Because Federal food assistance programs, by design, intervene early in children’s lives and serve low-income children most likely to be overweight, these programs hold real potential to combat the obesity epidemic by reversing early risk factors and setting in place healthy weight trajectories. However, the ability of the programs to combat the obesity epidemic is under question, as these programs were originally designed to encourage food expenditure at a time when alleviating hunger, rather than preventing obesity, was the primary policy objective. Further, mounting evidence suggests that the Food Stamp Program (FSP), now the Supplemental Nutrition Assistance Program (SNAP), may be associated with increased body mass index (BMI) for adult women.
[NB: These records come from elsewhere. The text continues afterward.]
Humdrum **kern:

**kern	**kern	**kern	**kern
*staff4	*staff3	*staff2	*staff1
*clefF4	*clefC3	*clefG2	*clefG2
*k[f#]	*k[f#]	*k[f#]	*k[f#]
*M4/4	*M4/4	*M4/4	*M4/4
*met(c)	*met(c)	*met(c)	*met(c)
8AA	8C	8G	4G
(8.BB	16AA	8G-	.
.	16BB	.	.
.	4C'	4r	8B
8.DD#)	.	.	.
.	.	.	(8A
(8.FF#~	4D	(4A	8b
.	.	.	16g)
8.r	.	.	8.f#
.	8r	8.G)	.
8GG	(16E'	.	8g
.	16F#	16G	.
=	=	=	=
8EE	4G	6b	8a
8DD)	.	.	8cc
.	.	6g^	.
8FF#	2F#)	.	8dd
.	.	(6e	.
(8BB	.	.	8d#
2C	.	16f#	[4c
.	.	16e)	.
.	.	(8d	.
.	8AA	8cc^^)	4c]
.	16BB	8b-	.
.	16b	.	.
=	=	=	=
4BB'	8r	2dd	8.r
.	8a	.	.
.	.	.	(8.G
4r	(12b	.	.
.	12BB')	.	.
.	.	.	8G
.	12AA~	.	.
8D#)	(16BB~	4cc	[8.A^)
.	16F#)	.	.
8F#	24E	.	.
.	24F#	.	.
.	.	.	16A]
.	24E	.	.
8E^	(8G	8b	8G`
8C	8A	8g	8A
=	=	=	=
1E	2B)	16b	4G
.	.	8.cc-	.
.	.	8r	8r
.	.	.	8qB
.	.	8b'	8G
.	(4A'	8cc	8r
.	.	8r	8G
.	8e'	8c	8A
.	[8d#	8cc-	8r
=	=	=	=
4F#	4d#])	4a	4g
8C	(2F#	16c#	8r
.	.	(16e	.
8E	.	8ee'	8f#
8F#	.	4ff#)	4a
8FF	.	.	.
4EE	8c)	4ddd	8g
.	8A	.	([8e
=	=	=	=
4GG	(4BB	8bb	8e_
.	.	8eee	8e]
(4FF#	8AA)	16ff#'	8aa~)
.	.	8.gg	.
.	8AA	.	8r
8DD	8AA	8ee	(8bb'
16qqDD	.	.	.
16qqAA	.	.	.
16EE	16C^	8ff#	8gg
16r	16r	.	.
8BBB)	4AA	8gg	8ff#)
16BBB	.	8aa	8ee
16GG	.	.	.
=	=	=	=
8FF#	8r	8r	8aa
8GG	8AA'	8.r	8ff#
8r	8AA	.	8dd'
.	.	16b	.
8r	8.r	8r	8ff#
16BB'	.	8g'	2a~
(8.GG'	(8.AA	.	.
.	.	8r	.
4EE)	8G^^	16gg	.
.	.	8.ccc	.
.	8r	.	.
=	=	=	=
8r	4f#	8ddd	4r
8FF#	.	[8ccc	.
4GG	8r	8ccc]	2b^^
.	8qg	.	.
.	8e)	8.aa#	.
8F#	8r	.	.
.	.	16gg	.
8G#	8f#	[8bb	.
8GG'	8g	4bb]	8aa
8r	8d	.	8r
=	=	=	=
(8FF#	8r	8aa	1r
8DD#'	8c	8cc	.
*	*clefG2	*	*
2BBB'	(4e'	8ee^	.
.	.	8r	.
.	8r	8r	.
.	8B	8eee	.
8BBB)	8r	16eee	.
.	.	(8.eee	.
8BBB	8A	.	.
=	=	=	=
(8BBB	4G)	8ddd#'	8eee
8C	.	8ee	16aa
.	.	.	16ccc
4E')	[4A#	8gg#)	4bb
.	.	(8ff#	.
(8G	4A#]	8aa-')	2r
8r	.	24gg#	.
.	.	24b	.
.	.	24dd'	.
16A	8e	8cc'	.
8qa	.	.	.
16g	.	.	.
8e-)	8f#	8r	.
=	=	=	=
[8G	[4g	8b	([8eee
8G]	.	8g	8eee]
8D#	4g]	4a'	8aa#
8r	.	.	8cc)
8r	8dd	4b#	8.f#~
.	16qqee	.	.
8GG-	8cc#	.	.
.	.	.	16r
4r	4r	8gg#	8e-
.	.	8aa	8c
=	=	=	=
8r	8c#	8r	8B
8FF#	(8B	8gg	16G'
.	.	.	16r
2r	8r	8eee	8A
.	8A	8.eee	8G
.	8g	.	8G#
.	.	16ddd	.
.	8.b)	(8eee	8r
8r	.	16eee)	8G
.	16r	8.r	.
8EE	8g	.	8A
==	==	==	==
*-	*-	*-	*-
Is this also true for these mothers’ young children? To answer this question, we used new data on young children, ages 3 and 5, who comprise a primary target population for the various Federal food assistance programs to examine the relationship between receiving food assistance and children’s BMI. We asked: Is Federal food assistance part of the early childhood obesity solution or part of the problem?
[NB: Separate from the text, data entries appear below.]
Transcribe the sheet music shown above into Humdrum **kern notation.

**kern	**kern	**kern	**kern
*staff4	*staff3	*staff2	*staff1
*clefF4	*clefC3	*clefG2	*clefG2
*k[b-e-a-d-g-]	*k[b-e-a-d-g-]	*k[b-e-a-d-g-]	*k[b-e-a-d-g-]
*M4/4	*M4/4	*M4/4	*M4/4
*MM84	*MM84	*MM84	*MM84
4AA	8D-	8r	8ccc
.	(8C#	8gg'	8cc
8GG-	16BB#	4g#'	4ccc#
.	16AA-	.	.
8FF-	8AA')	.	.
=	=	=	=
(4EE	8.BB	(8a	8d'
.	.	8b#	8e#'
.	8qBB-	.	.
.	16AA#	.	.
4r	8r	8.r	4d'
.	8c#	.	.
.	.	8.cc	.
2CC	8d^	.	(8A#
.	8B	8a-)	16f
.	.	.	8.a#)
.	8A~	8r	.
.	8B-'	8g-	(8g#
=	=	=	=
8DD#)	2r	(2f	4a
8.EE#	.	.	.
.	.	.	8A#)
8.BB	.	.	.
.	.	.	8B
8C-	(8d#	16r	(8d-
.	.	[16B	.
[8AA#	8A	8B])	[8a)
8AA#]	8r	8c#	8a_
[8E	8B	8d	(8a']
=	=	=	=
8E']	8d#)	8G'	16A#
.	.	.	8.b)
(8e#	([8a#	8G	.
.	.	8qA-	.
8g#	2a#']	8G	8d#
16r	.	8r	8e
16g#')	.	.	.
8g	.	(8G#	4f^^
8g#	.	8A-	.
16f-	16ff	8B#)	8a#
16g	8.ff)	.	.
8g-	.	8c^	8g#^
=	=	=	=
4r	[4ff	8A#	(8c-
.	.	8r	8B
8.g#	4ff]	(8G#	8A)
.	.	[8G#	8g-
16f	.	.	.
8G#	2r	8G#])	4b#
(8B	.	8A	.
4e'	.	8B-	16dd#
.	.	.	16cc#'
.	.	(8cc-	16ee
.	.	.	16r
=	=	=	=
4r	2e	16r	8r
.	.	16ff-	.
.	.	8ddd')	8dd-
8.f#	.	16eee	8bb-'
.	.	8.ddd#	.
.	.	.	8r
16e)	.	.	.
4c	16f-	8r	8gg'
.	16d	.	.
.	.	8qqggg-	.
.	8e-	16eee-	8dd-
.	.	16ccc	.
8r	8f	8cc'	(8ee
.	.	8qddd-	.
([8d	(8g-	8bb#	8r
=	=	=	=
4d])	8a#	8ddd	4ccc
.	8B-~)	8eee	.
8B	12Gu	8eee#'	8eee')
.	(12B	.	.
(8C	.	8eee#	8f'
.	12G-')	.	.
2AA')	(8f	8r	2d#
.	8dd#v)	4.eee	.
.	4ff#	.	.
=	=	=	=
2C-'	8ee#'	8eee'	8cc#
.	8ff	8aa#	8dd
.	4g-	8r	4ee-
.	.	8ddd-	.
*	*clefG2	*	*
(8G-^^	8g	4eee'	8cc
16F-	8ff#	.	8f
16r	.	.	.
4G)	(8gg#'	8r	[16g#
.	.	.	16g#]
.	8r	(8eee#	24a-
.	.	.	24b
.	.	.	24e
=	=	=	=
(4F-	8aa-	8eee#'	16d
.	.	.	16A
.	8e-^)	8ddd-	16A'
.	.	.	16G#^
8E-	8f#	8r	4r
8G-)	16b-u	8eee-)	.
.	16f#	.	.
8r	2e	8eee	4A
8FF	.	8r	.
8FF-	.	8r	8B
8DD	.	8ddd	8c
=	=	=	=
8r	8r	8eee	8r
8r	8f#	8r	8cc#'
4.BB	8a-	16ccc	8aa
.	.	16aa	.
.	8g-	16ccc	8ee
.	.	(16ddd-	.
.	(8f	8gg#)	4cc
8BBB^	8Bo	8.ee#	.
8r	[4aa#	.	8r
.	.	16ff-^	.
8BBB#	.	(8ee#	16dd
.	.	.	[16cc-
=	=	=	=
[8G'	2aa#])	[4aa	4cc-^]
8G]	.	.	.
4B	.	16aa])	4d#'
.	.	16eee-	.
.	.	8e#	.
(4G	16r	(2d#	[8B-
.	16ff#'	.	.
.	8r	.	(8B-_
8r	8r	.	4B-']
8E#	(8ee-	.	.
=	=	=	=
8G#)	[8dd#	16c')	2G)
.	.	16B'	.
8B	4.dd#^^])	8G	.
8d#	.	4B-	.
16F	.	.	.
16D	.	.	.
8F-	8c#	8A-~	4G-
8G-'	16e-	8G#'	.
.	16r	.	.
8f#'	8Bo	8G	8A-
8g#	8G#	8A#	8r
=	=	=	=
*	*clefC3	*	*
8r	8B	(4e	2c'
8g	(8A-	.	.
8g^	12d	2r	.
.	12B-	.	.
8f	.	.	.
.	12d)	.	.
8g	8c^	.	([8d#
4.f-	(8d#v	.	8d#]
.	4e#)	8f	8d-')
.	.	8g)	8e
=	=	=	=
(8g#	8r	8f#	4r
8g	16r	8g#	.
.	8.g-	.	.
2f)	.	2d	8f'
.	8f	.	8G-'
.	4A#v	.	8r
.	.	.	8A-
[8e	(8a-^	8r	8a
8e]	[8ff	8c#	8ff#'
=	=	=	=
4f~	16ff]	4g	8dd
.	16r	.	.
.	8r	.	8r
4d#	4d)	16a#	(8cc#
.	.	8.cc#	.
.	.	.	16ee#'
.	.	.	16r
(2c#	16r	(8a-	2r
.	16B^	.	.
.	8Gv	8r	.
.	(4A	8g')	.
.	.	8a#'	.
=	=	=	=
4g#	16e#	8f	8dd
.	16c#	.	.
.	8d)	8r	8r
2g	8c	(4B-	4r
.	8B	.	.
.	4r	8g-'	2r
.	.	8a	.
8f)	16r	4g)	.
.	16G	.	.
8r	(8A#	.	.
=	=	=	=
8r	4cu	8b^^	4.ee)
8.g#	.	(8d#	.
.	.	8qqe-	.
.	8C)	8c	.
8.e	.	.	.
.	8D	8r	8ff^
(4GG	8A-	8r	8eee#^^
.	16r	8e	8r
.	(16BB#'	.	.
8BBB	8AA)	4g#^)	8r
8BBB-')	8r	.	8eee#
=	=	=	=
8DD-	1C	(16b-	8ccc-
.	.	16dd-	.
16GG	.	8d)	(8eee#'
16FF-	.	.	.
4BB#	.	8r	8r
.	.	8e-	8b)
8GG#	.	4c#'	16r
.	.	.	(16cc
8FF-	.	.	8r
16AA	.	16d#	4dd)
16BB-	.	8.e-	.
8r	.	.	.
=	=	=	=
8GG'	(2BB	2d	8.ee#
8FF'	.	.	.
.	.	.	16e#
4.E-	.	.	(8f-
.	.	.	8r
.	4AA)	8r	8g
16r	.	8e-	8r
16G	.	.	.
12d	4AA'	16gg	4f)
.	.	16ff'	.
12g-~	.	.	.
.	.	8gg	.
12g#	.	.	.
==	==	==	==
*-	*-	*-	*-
We examined the effects of changes in Federal food program participation on young children’s weight status (BMI) by using data from the longitudinal Fragile Families and Child Well-Being Survey (FFCWS), waves III and IV.
In 1998-99, participating parents and infants were recruited in 20 large U.S. cities, which vary in terms of cost-of-living factors (such as grocery prices) that may influence the effectiveness of food assistance policies. The analytic sample (n=681) was limited to low-income children born to U.S.-born parents who participated in the In-Home portion of the study at both age 3 (2001-02) and age 5 (2003-04). Because children may receive food assistance through multiple Federal programs during early childhood and each program may have a unique effect on children’s weight, the effect of each type of food assistance was examined while controlling for simultaneous participation in other programs. As many of the same characteristics affecting children’s weight may also influence whether or not families are eligible for and use Federal food assistance programs, individual-level fixed-effects models were estimated.
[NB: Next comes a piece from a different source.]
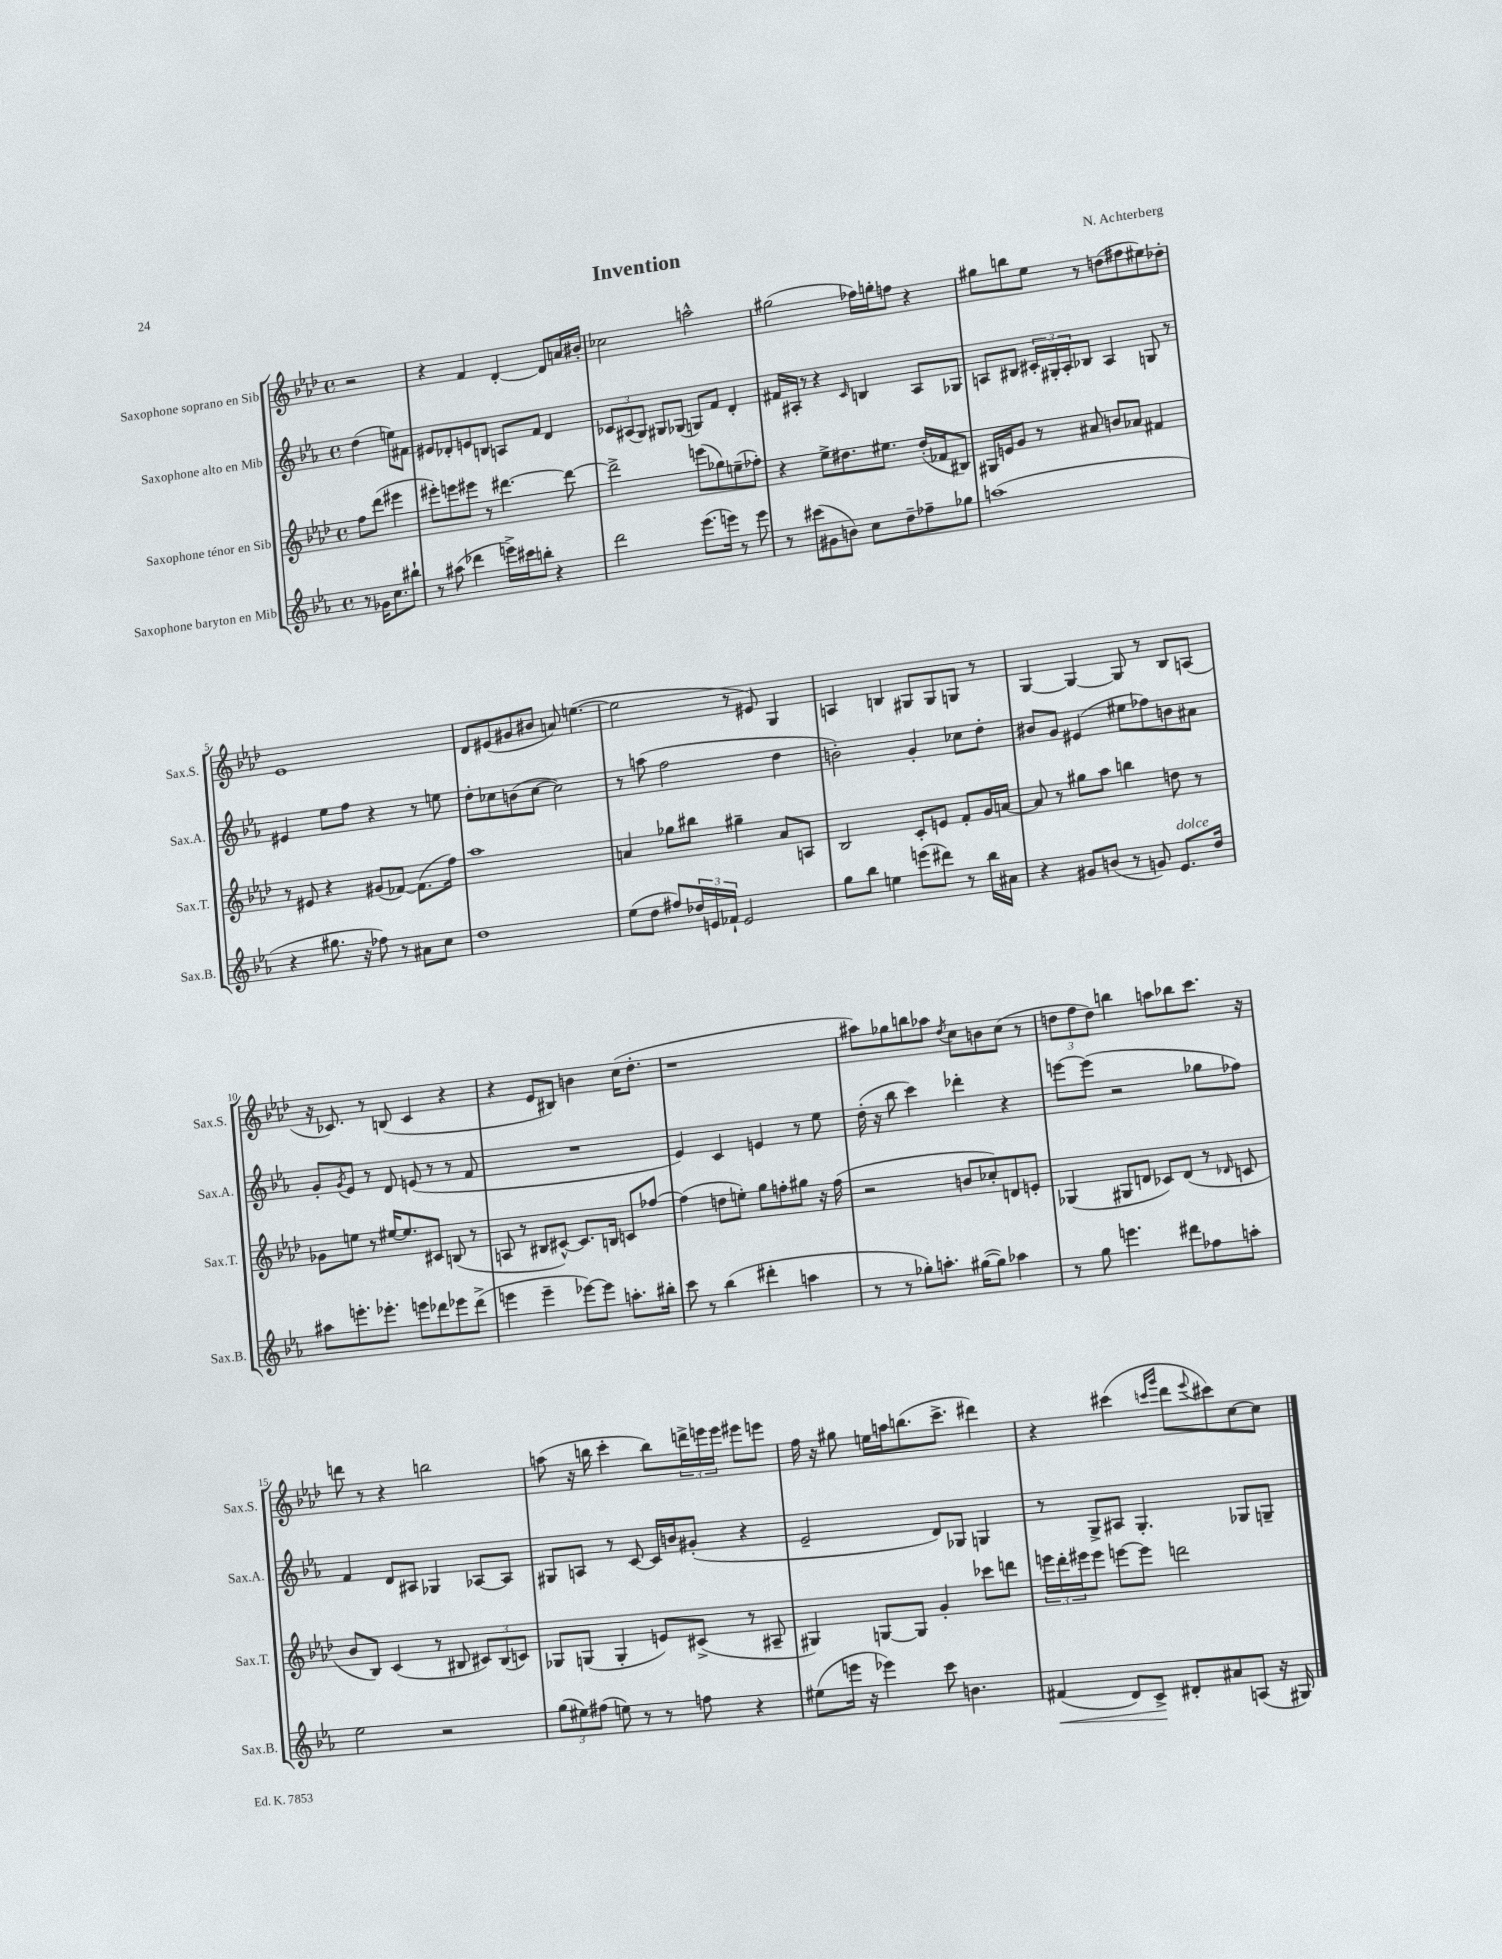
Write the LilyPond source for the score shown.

The results demonstrate that participation in Federal food assistance programs can affect the BMI of young children. However, distinguishing among the multiple food assistance programs that low-income children may receive during their early childhood years, as well as the food environment in which these programs are experienced, is necessary. In particular, subsidized meals (either in child care or schools) exhibited a protective effect, leading to lower BMIs for children receiving these meals. This finding suggests that efforts to combat childhood obesity might be enhanced by increasing access to subsidized meals through a range of strategies, such as increasing outreach to child care providers not participating in the Child and Adult Care Food Program, providing schoolwide presumptive eligibility for Title I schools, and instituting summer food programs for schoolchildren and their families.
Yet, the study also warns of the potential for food assistance programs to exacerbate the childhood obesity problem. This outcome was most likely for the FSP—the program that provides the broadest food choice to families. In cities with high food prices (those in which FSP benefits provide the least purchasing power), participation in FSP was related to increases in BMI among the poorest children. Efforts to prevent childhood obesity need to take seriously this important role of local context, in which the same Federal program, with the same Federal guidelines and benefit plans, can have a different effect in some parts of the country than in others. This study highlights one such factor—food prices—although many other contextual effects are likely to influence the relationship between Federal food assistance and childhood obesity in a similar way.